Goals.
[1] In the passage on British Columbia's electoral reform referendum, what deadline did the government set for carrying out the referendum?
[2] Write the next part of the passage on British Columbia's electoral reform referendum, picking up after its final sentence.

Article.
The government set a deadline of November 30, 2018 to carry out a referendum. But details have yet to be released regarding key elements of the process. As director of the Centre for Democratic Institutions’ Max Cameron stated recently, residents still don’t know “whether the ballot question will be about picking a system or whether it will be about a mandate to design a process to pick a system”.
This lack of clarity has opponents of electoral reform claiming residents may not have enough time to be fully informed about the process.
On this, More than half (56%) of British Columbians say that there is plenty of time before the deadline to release these details, while a significant minority (44%) say the question(s) need to be released sooner rather than later. Past B.C. Liberals are significantly more concerned about the process, echoing Wilkinson.
Another issue raised by the opposition in the B.C. legislature is the objectivity of the parties tasked with designing this referendum. There are myriad options: multiple forms of proportional representation, setting the level of support for passage of the referendum. The B.C. NDP, and its alliance partner, the B.C. Greens, wield significant control over the process.

Listing.
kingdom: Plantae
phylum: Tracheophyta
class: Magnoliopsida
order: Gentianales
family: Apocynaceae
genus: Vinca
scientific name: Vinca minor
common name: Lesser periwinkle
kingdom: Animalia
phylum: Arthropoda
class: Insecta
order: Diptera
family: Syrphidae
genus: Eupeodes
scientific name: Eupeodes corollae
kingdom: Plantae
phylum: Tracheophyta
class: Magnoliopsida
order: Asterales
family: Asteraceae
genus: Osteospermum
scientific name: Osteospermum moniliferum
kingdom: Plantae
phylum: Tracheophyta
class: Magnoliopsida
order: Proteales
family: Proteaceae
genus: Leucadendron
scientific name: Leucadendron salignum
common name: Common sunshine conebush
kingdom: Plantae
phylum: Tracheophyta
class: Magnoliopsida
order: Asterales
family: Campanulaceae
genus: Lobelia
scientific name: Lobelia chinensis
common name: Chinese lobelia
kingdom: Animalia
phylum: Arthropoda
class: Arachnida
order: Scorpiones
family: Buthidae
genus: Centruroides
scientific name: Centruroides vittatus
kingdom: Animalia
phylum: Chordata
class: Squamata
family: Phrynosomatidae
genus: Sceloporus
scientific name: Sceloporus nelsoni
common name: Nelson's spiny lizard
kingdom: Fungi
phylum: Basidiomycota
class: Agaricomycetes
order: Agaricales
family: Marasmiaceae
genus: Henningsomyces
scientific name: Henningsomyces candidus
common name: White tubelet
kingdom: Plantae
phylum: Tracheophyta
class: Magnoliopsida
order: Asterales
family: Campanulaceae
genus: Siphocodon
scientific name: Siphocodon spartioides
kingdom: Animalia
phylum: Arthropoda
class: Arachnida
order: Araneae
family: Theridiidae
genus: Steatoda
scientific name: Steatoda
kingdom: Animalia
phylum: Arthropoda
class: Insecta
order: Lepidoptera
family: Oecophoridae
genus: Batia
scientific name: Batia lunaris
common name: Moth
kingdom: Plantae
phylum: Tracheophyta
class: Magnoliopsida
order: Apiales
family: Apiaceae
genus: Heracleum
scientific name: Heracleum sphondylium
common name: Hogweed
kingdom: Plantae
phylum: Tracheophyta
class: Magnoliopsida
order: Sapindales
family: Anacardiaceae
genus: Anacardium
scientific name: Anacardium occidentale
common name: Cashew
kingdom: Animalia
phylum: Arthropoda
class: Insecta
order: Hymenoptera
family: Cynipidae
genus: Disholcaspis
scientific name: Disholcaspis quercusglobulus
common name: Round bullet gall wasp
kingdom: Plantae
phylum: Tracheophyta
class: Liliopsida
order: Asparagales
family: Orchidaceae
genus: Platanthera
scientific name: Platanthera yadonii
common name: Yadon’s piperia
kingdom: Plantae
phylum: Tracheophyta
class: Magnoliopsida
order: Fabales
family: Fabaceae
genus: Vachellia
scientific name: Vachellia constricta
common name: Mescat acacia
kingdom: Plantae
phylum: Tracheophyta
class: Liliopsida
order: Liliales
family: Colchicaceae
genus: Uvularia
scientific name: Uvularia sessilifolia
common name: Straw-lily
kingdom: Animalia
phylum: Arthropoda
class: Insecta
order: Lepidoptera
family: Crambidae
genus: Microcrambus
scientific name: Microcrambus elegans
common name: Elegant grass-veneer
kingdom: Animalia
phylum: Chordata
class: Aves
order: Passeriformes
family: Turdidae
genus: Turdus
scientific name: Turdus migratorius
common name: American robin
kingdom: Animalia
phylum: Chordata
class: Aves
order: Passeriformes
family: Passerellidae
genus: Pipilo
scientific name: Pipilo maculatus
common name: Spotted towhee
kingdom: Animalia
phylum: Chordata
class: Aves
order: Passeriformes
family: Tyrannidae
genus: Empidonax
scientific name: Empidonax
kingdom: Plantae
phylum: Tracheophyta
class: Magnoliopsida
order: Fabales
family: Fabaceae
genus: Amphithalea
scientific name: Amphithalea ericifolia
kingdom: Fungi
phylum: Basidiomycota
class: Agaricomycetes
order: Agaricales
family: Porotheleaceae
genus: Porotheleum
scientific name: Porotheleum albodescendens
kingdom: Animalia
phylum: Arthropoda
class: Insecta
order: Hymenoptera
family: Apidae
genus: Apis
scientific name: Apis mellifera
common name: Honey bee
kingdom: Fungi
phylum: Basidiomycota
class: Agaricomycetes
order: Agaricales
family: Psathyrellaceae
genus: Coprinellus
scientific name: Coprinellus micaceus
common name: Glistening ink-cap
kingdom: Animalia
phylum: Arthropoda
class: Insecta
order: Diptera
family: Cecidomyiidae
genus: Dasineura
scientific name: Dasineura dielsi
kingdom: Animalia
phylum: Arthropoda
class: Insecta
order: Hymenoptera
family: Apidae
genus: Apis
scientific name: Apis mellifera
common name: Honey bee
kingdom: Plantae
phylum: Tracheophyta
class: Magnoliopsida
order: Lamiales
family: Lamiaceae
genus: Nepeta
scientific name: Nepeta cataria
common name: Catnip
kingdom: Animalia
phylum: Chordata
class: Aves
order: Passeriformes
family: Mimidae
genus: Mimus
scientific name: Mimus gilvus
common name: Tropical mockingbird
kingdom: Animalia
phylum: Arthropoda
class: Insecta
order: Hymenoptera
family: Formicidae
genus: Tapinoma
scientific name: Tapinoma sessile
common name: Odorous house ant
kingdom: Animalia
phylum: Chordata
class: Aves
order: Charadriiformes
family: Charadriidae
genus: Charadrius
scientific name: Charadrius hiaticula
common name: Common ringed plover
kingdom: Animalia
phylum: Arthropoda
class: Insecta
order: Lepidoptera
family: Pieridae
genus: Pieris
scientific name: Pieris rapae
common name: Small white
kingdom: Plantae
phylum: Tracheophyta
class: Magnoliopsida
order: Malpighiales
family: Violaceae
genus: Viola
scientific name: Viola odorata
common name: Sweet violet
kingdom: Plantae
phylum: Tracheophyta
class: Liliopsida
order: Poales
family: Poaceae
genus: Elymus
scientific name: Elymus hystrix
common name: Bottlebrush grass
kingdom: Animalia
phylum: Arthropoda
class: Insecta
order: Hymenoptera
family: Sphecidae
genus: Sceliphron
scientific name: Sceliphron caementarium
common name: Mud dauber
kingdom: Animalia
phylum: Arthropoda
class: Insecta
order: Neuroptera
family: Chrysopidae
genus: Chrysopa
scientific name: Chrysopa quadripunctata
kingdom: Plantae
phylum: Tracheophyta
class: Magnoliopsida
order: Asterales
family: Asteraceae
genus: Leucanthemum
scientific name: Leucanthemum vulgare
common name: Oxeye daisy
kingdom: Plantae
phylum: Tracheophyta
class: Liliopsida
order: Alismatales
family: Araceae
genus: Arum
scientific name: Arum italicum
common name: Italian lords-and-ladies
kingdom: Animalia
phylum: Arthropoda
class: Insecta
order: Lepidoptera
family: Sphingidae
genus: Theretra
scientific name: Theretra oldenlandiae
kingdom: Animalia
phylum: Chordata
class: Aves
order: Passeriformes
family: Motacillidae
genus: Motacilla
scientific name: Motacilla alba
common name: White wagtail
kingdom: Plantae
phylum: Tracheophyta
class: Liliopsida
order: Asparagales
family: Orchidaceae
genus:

Answer set.
[1] November 30, 2018

[2]
For example, the government has chosen to set the bar for a vote to change at 50 per cent plus one, whereas the Liberal government set it at 60 per cent plus one in both 2005 and 2009 in referenda to switch to a single transferable vote system.
While John Horgan’s NDP government holds the trust of a majority of residents on this issue, the majority is slight. Just over half (55%) say that they believe the government will come up with a fair question, while 45 per cent disagree, and are leery of what will be presented. This includes three-in-ten 2017 B.C. Green supporters (31%):
B.C. Premier John Horgan has spent most of his first year as premier in the good graces of approximately half of British Columbians. Since he took office, Horgan has been among the most approved-of premiers in the country, according to the Angus Reid Institute’s quarterly analysis premier rankings, Horgan has been a fixture at the top of the list. That said, good will tends to fade as time in office accrues, and Horgan has had his share of difficult issues to deal with in the first half of this year.
As a result, Horgan’s approval is down five points since March. Just under half of residents say they approve of the Premier (47%). On the other hand, neither of his fellow party leaders have more than 50 per cent approval, either. More residents disapprove of Green Party leader Andrew Weaver (44%) than approve of him (34%), and Andrew Wilkinson remains unknown by nearly two-in-five British Columbians, about he same number who say they disapprove of him.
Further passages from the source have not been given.